[Stored entries]
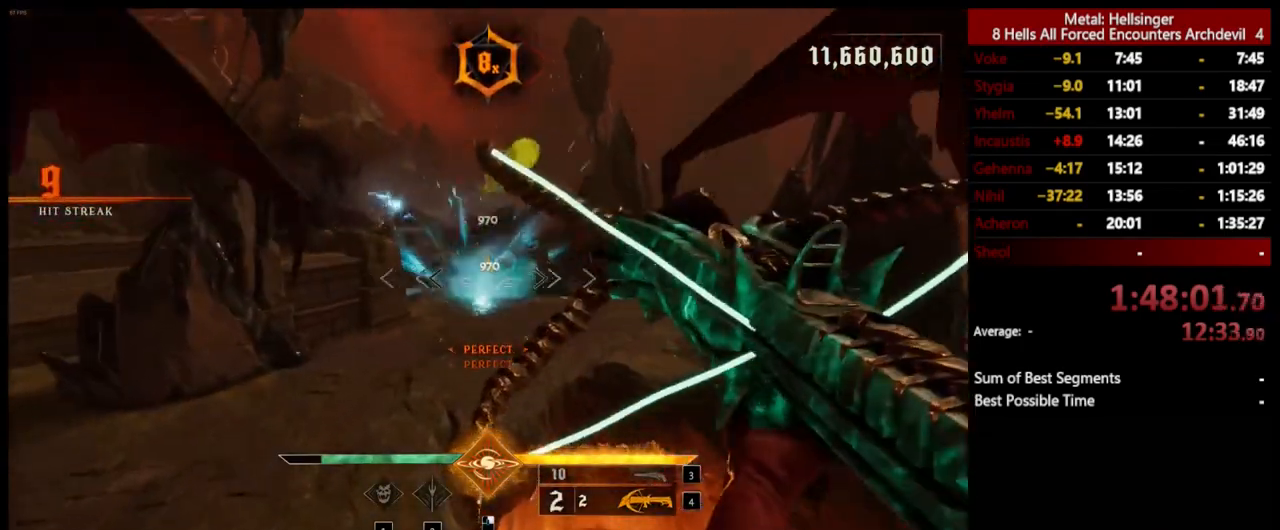
{"keys": ["w"], "mouse": [], "events": [[134, "mouse_left", "down"], [150, "w", "down"], [234, "mouse_left", "up"], [501, "a", "up"]]}
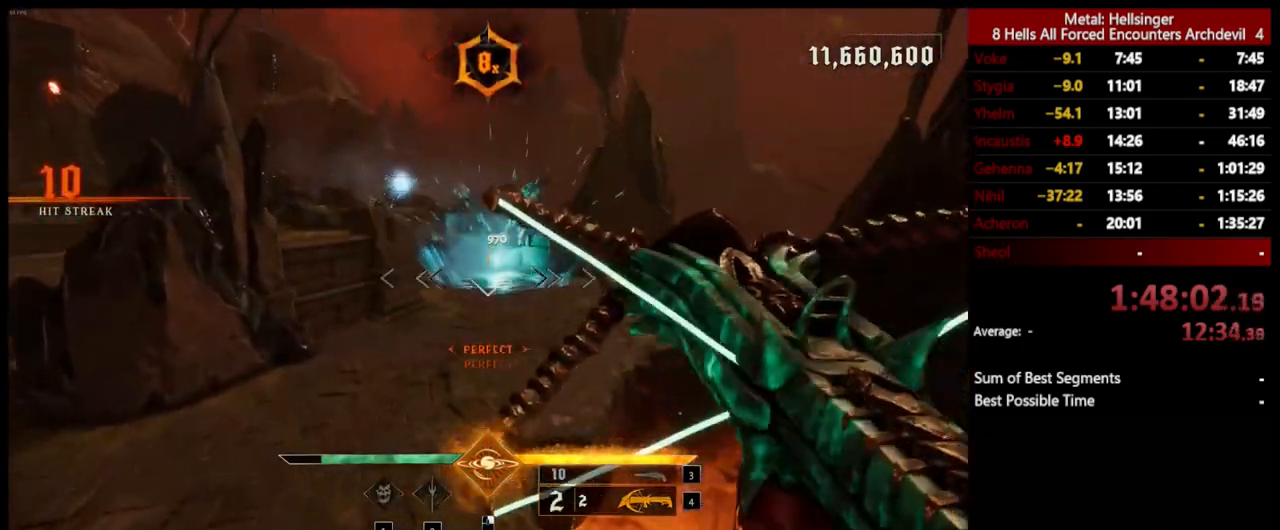
{"keys": ["space", "w"], "mouse": [], "events": [[134, "mouse_left", "down"], [250, "mouse_left", "up"], [417, "space", "down"]]}
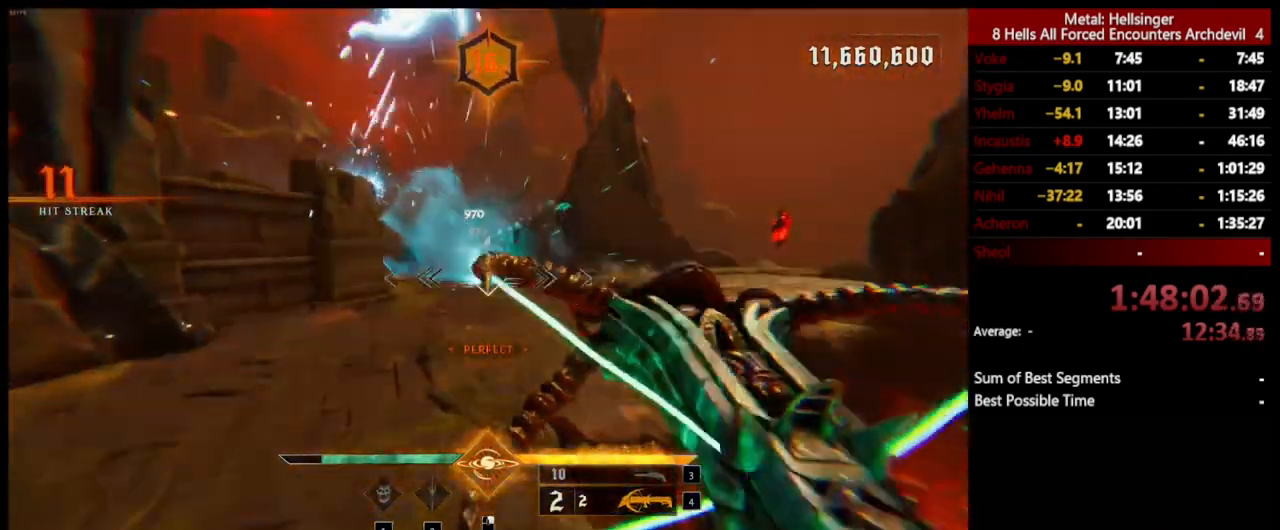
{"keys": ["w"], "mouse": [], "events": [[100, "space", "up"]]}
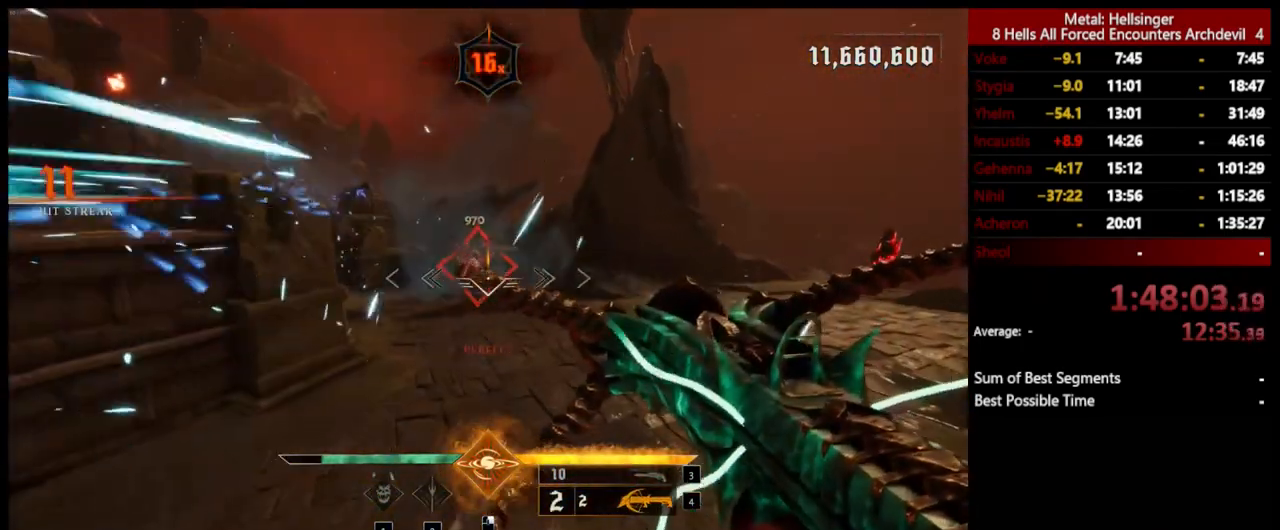
{"keys": ["w"], "mouse": [], "events": [[50, "e", "down"], [184, "e", "up"]]}
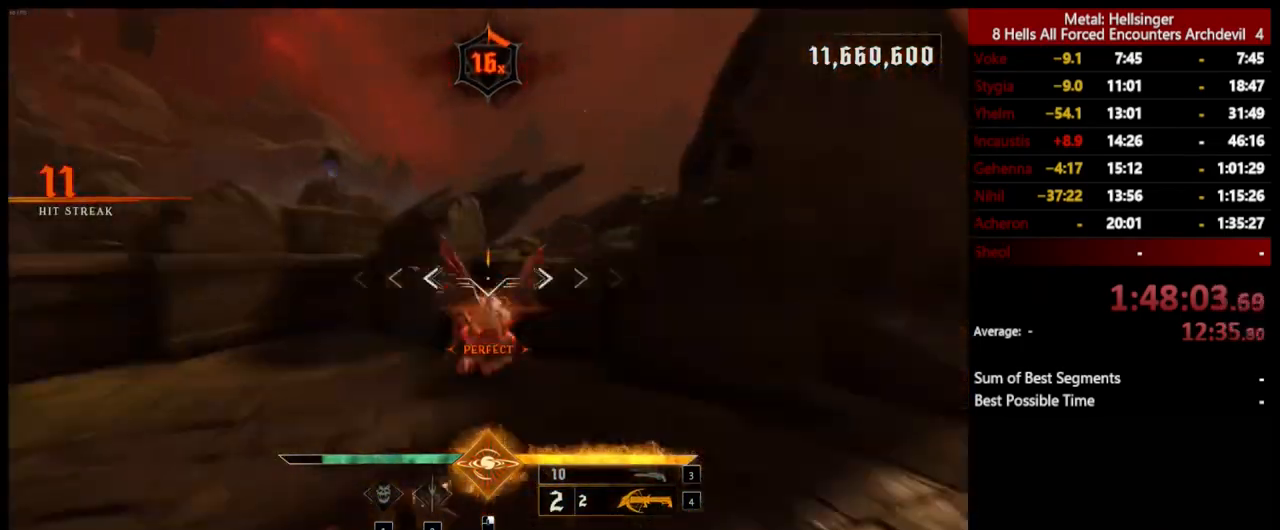
{"keys": ["a", "w"], "mouse": [], "events": [[251, "shift", "down"], [301, "space", "down"], [384, "a", "down"], [434, "shift", "up"], [501, "space", "up"]]}
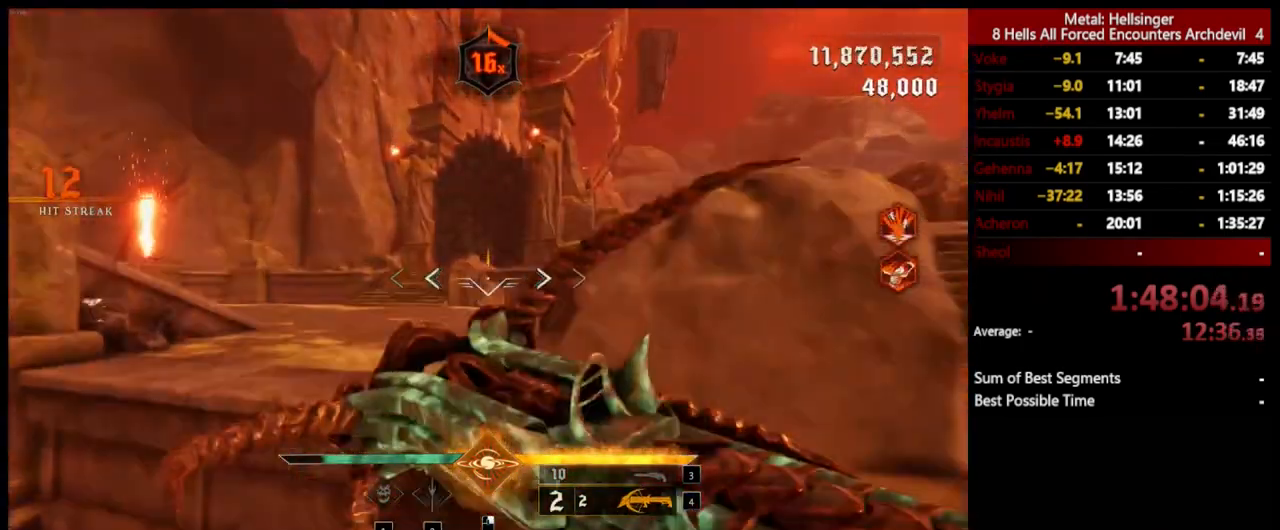
{"keys": ["a", "s"], "mouse": [], "events": [[100, "3", "down"], [217, "3", "up"], [267, "4", "down"], [367, "w", "up"], [384, "4", "up"], [468, "s", "down"]]}
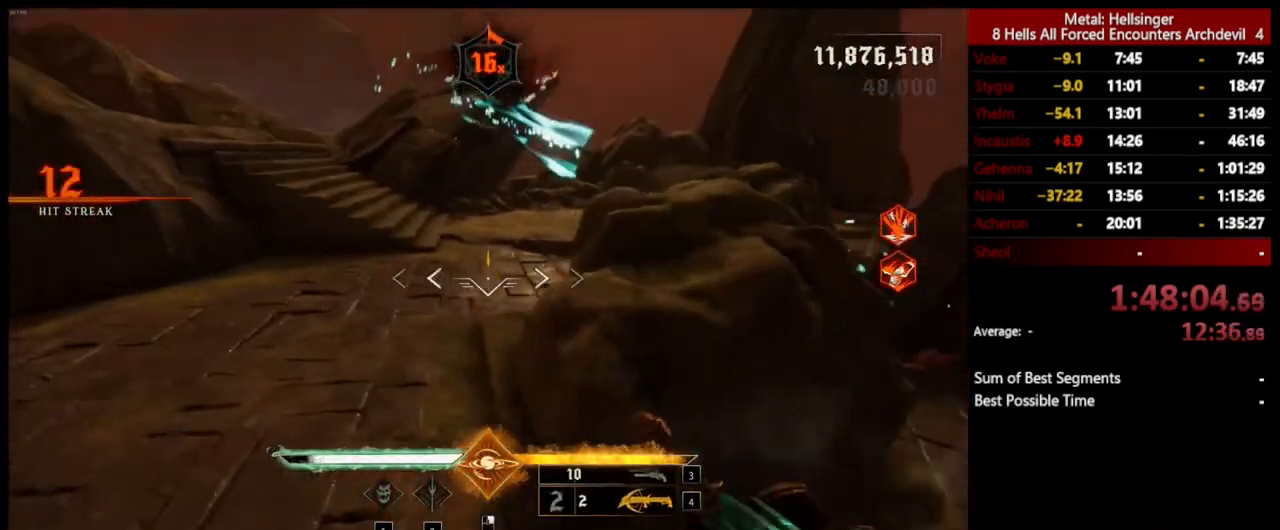
{"keys": ["a", "s", "space"], "mouse": ["left"], "events": [[451, "space", "down"], [468, "mouse_left", "down"]]}
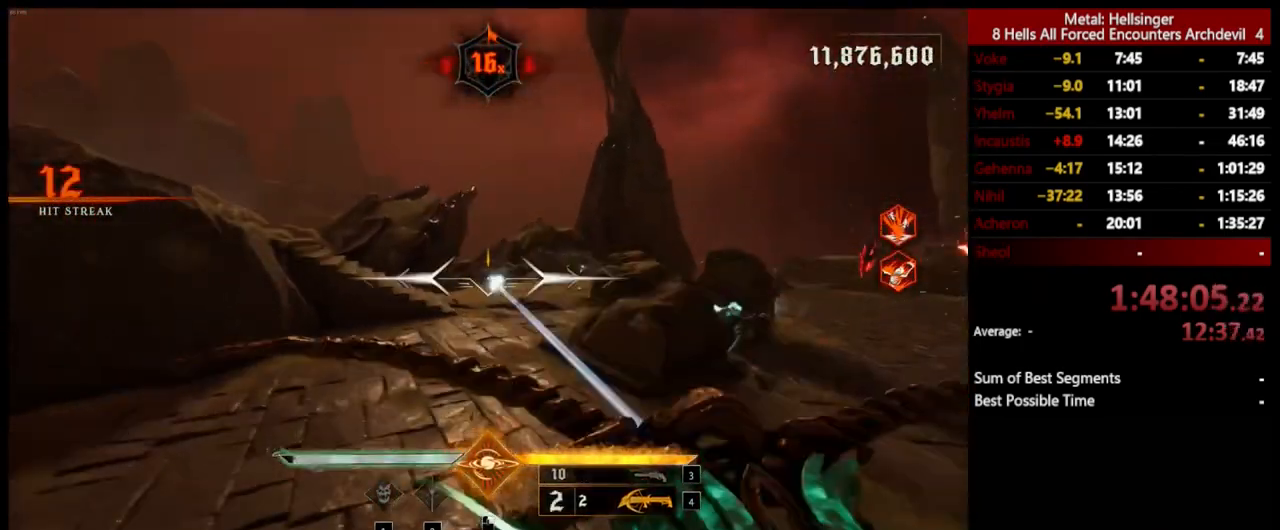
{"keys": ["a", "s", "space"], "mouse": ["left"], "events": [[50, "mouse_left", "up"], [84, "space", "up"], [401, "space", "down"], [418, "mouse_left", "down"]]}
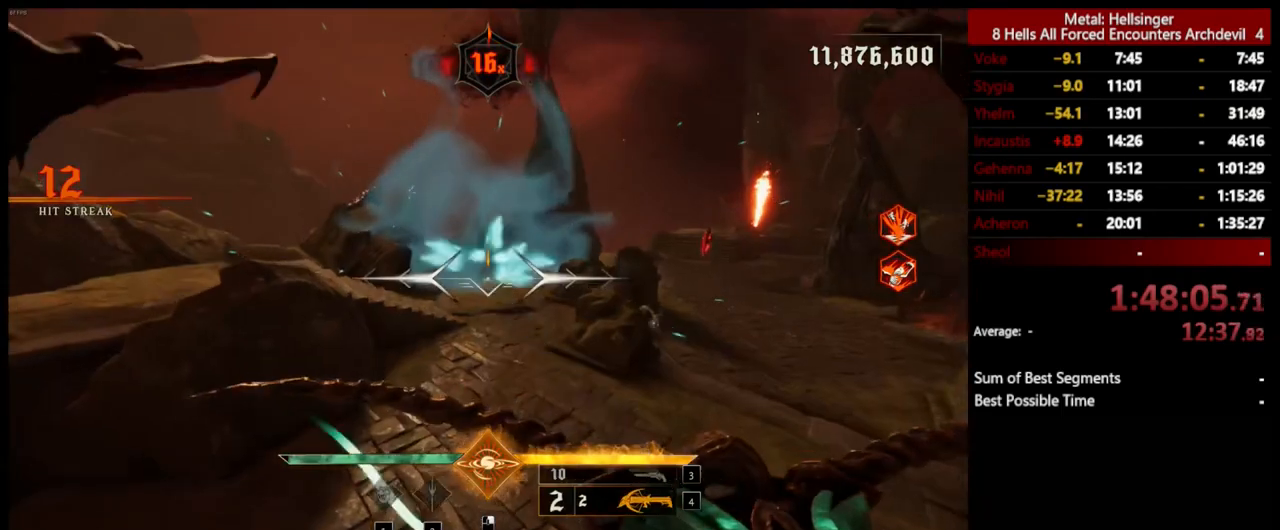
{"keys": ["4", "a"], "mouse": [], "events": [[17, "mouse_left", "up"], [67, "space", "up"], [267, "3", "down"], [267, "s", "up"], [401, "3", "up"], [434, "4", "down"]]}
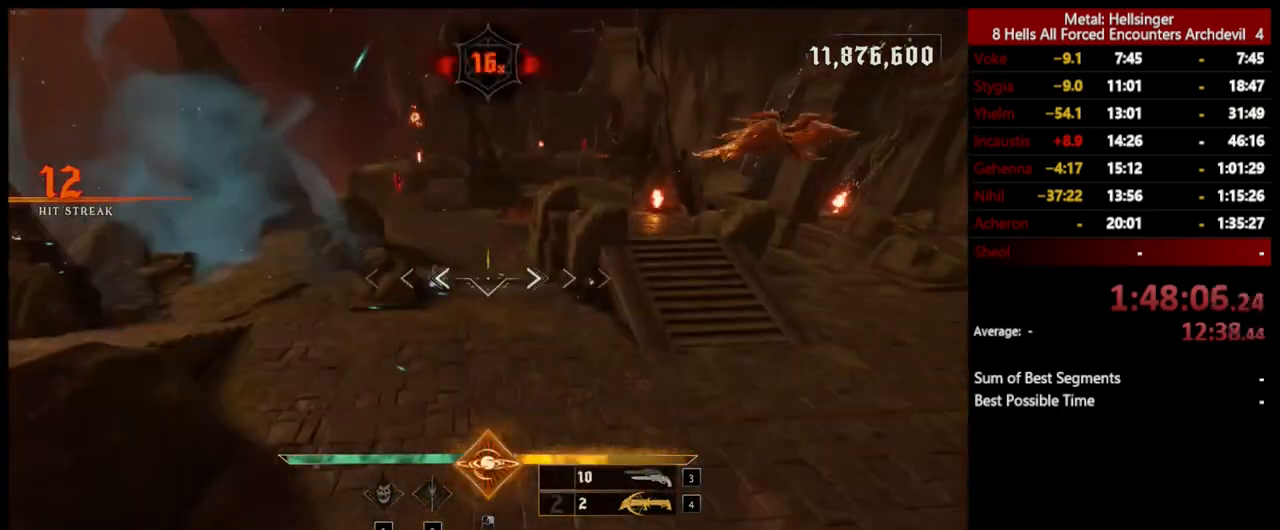
{"keys": ["d"], "mouse": [], "events": [[84, "4", "up"], [184, "w", "down"], [267, "a", "up"], [334, "d", "down"], [384, "mouse_left", "down"], [451, "w", "up"], [484, "mouse_left", "up"]]}
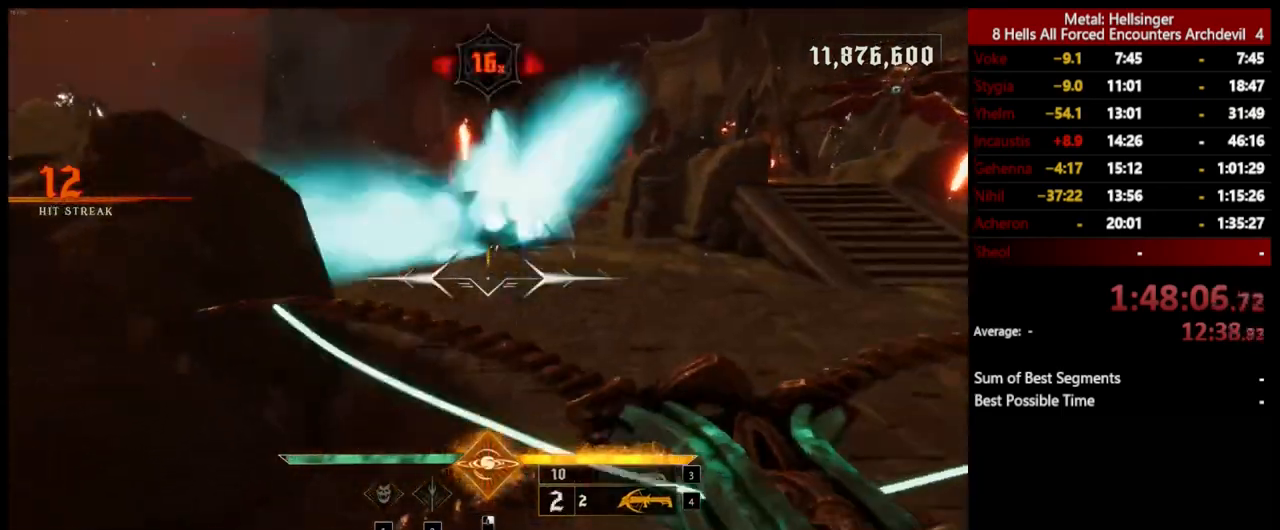
{"keys": ["a", "s"], "mouse": [], "events": [[150, "s", "down"], [317, "space", "down"], [351, "mouse_left", "down"], [401, "d", "up"], [468, "a", "down"], [468, "mouse_left", "up"], [468, "space", "up"]]}
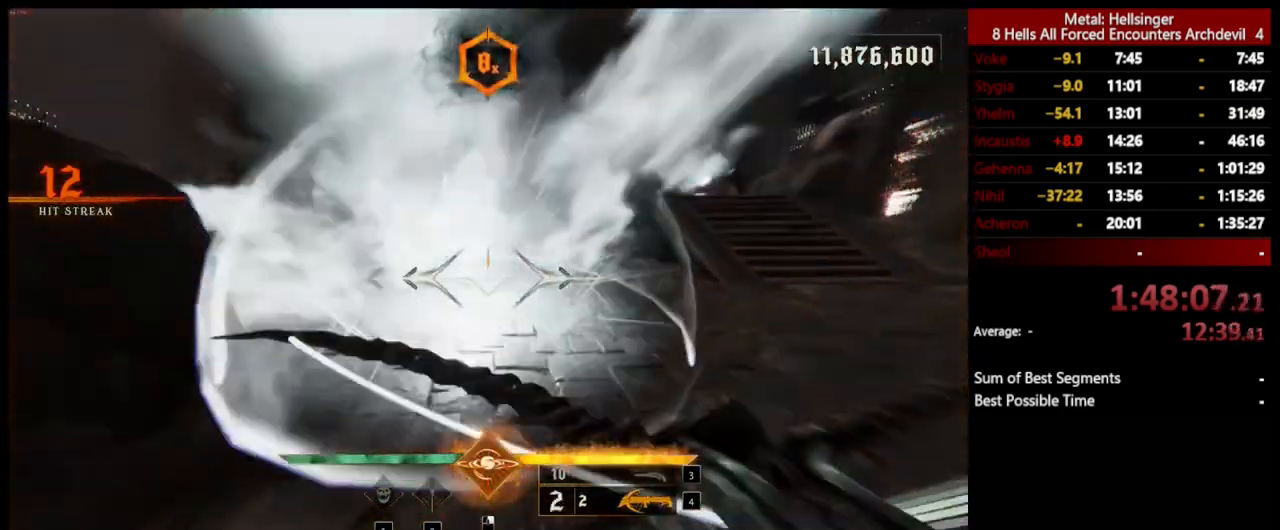
{"keys": ["a", "s"], "mouse": [], "events": [[217, "space", "down"], [301, "mouse_left", "down"], [401, "mouse_left", "up"], [418, "space", "up"]]}
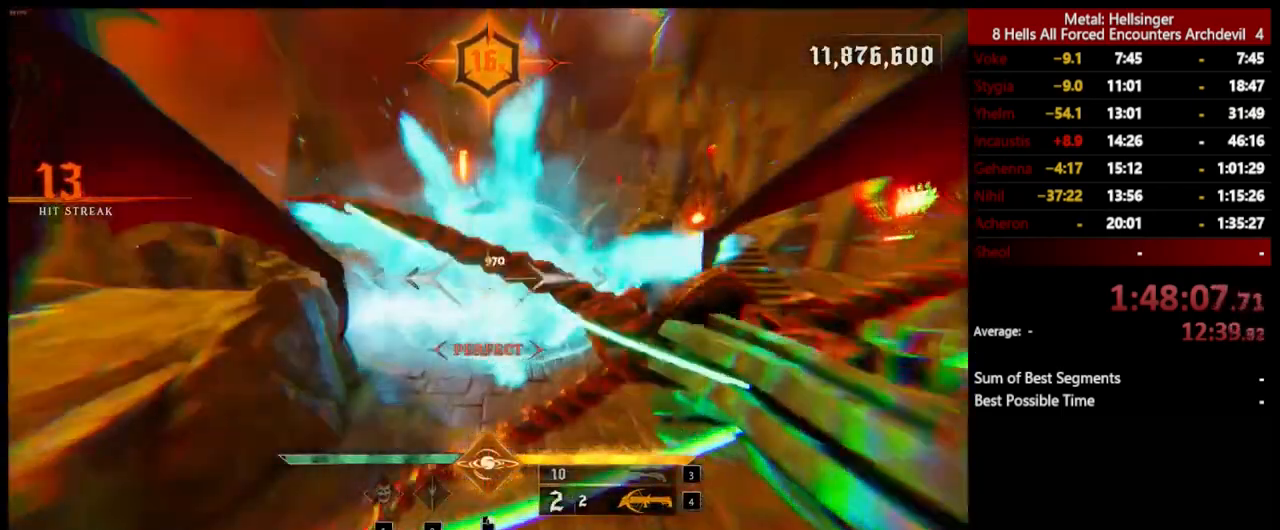
{"keys": ["a", "shift", "space"], "mouse": [], "events": [[251, "mouse_left", "down"], [267, "s", "up"], [317, "mouse_left", "up"], [384, "shift", "down"], [451, "space", "down"]]}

TASK TO COMPLETE:
All of the entries above must be reproduced exactly, and no image may be included.

RESPONSE BELOW:
{"keys": ["w"], "mouse": [], "events": [[134, "mouse_left", "down"], [150, "w", "down"], [234, "mouse_left", "up"], [501, "a", "up"]]}
{"keys": ["space", "w"], "mouse": [], "events": [[134, "mouse_left", "down"], [250, "mouse_left", "up"], [417, "space", "down"]]}
{"keys": ["w"], "mouse": [], "events": [[100, "space", "up"]]}
{"keys": ["w"], "mouse": [], "events": [[50, "e", "down"], [184, "e", "up"]]}
{"keys": ["a", "w"], "mouse": [], "events": [[251, "shift", "down"], [301, "space", "down"], [384, "a", "down"], [434, "shift", "up"], [501, "space", "up"]]}
{"keys": ["a", "s"], "mouse": [], "events": [[100, "3", "down"], [217, "3", "up"], [267, "4", "down"], [367, "w", "up"], [384, "4", "up"], [468, "s", "down"]]}
{"keys": ["a", "s", "space"], "mouse": ["left"], "events": [[451, "space", "down"], [468, "mouse_left", "down"]]}
{"keys": ["a", "s", "space"], "mouse": ["left"], "events": [[50, "mouse_left", "up"], [84, "space", "up"], [401, "space", "down"], [418, "mouse_left", "down"]]}
{"keys": ["4", "a"], "mouse": [], "events": [[17, "mouse_left", "up"], [67, "space", "up"], [267, "3", "down"], [267, "s", "up"], [401, "3", "up"], [434, "4", "down"]]}
{"keys": ["d"], "mouse": [], "events": [[84, "4", "up"], [184, "w", "down"], [267, "a", "up"], [334, "d", "down"], [384, "mouse_left", "down"], [451, "w", "up"], [484, "mouse_left", "up"]]}
{"keys": ["a", "s"], "mouse": [], "events": [[150, "s", "down"], [317, "space", "down"], [351, "mouse_left", "down"], [401, "d", "up"], [468, "a", "down"], [468, "mouse_left", "up"], [468, "space", "up"]]}
{"keys": ["a", "s"], "mouse": [], "events": [[217, "space", "down"], [301, "mouse_left", "down"], [401, "mouse_left", "up"], [418, "space", "up"]]}
{"keys": ["a", "shift", "space"], "mouse": [], "events": [[251, "mouse_left", "down"], [267, "s", "up"], [317, "mouse_left", "up"], [384, "shift", "down"], [451, "space", "down"]]}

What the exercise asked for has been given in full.